(Change listing data)
------------

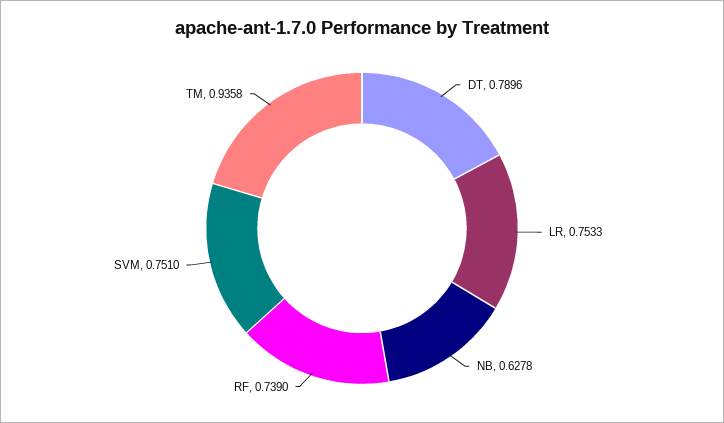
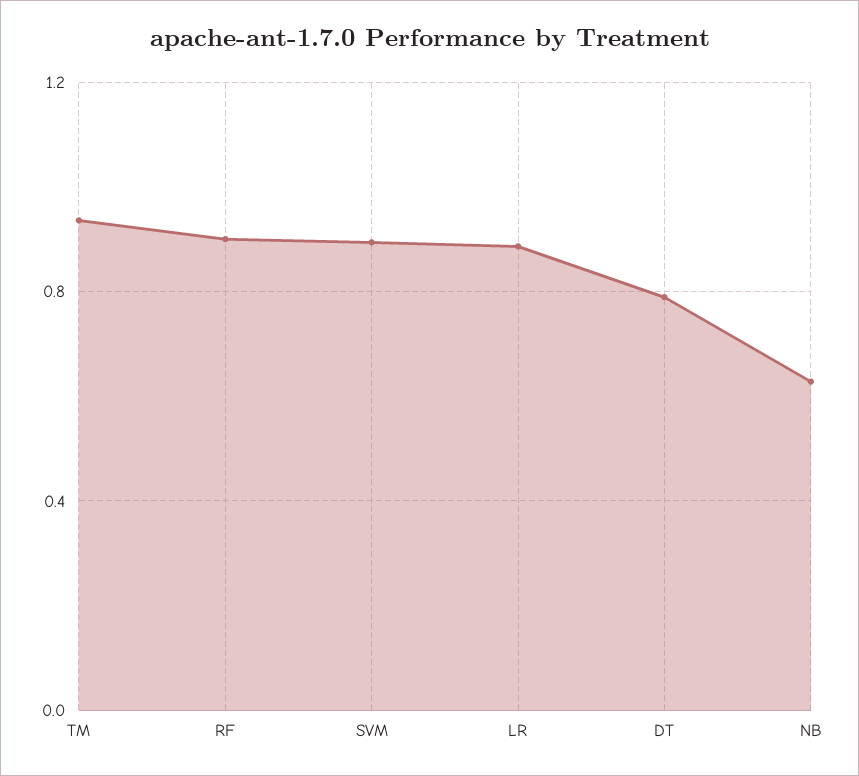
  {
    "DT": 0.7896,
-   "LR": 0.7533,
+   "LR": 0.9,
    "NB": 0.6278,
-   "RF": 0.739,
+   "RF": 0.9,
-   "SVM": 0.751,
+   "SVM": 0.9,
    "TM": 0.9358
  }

------------

**Exercise objective**. Except for the pictures, print the data above exactly.

**Task answer**.
  {
    "DT": 0.7896,
-   "LR": 0.7533,
+   "LR": 0.9,
    "NB": 0.6278,
-   "RF": 0.739,
+   "RF": 0.9,
-   "SVM": 0.751,
+   "SVM": 0.9,
    "TM": 0.9358
  }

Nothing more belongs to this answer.